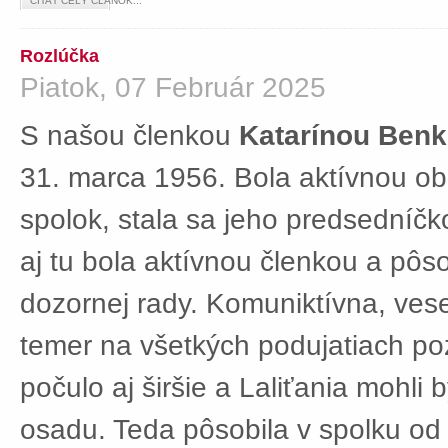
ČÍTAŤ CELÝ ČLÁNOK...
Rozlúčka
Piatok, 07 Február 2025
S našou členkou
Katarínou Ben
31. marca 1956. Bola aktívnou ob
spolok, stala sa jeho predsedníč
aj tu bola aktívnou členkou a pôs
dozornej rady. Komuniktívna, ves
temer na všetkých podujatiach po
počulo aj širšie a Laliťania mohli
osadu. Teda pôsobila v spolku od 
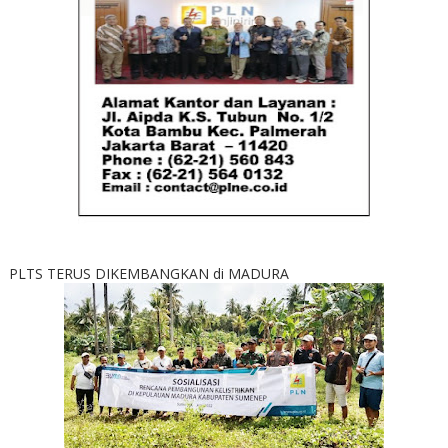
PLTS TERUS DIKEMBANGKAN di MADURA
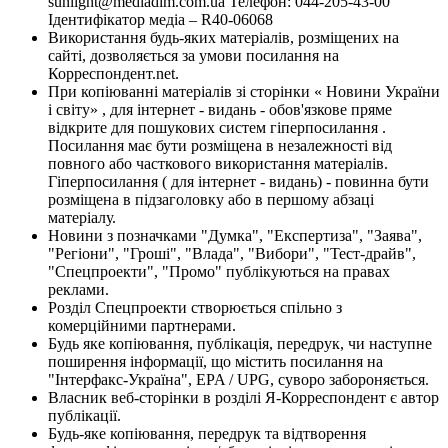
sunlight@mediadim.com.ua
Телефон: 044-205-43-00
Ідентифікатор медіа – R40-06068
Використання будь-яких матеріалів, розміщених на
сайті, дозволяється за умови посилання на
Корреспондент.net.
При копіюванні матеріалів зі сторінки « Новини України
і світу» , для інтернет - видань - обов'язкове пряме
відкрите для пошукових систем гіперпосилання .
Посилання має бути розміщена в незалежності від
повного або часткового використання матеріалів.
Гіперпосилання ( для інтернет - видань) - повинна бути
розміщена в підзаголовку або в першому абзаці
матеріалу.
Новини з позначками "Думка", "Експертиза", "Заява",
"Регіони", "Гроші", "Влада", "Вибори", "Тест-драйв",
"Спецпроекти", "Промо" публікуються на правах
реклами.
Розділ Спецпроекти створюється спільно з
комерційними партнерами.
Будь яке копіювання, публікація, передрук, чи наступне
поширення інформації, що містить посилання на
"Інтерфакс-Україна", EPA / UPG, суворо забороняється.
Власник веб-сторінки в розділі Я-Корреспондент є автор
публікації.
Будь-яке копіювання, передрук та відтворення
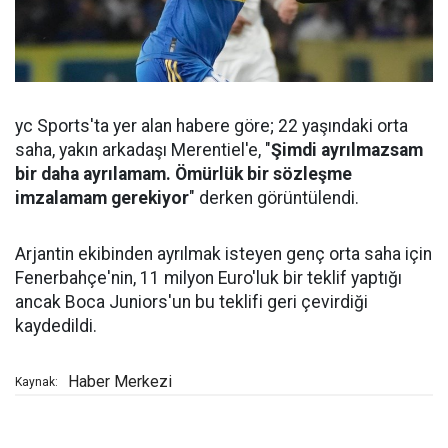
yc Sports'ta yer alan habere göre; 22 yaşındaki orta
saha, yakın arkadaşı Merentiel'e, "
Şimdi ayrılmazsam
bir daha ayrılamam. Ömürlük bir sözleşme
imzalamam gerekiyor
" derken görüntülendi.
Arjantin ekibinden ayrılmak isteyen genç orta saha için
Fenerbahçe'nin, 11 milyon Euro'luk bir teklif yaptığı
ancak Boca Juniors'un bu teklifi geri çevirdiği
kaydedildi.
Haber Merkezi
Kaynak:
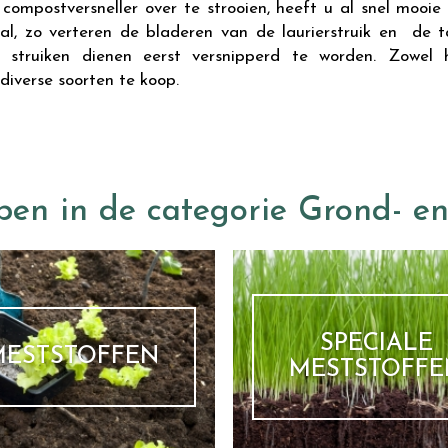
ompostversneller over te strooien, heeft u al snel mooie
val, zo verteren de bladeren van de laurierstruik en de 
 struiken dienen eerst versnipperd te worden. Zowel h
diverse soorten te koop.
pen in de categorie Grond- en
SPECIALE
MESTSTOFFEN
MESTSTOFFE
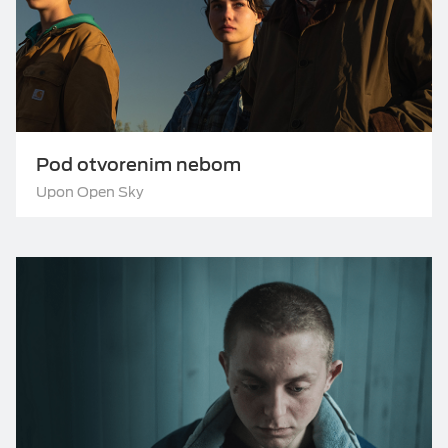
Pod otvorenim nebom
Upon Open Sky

REQUIREMENT: Your copy should match the data above exactly, apart from the pictures.

ANSWER TO THIS TASK:
ČÍTAŤ CELÝ ČLÁNOK...
Rozlúčka
Piatok, 07 Február 2025
S našou členkou
Katarínou Ben
31. marca 1956. Bola aktívnou ob
spolok, stala sa jeho predsedníč
aj tu bola aktívnou členkou a pôs
dozornej rady. Komuniktívna, ves
temer na všetkých podujatiach po
počulo aj širšie a Laliťania mohli
osadu. Teda pôsobila v spolku od 
PLTS TERUS DIKEMBANGKAN di MADURA
sunlight@mediadim.com.ua
Телефон: 044-205-43-00
Ідентифікатор медіа – R40-06068
Використання будь-яких матеріалів, розміщених на
сайті, дозволяється за умови посилання на
Корреспондент.net.
При копіюванні матеріалів зі сторінки « Новини України
і світу» , для інтернет - видань - обов'язкове пряме
відкрите для пошукових систем гіперпосилання .
Посилання має бути розміщена в незалежності від
повного або часткового використання матеріалів.
Гіперпосилання ( для інтернет - видань) - повинна бути
розміщена в підзаголовку або в першому абзаці
матеріалу.
Новини з позначками "Думка", "Експертиза", "Заява",
"Регіони", "Гроші", "Влада", "Вибори", "Тест-драйв",
"Спецпроекти", "Промо" публікуються на правах
реклами.
Розділ Спецпроекти створюється спільно з
комерційними партнерами.
Будь яке копіювання, публікація, передрук, чи наступне
поширення інформації, що містить посилання на
"Інтерфакс-Україна", EPA / UPG, суворо забороняється.
Власник веб-сторінки в розділі Я-Корреспондент є автор
публікації.
Будь-яке копіювання, передрук та відтворення
yc Sports'ta yer alan habere göre; 22 yaşındaki orta
saha, yakın arkadaşı Merentiel'e, "
Şimdi ayrılmazsam
bir daha ayrılamam. Ömürlük bir sözleşme
imzalamam gerekiyor
" derken görüntülendi.
Arjantin ekibinden ayrılmak isteyen genç orta saha için
Fenerbahçe'nin, 11 milyon Euro'luk bir teklif yaptığı
ancak Boca Juniors'un bu teklifi geri çevirdiği
kaydedildi.
Haber Merkezi
Kaynak:
ompostversneller over te strooien, heeft u al snel mooie
val, zo verteren de bladeren van de laurierstruik en de 
 struiken dienen eerst versnipperd te worden. Zowel h
diverse soorten te koop.
pen in de categorie Grond- en
SPECIALE
MESTSTOFFEN
MESTSTOFFE
Pod otvorenim nebom
Upon Open Sky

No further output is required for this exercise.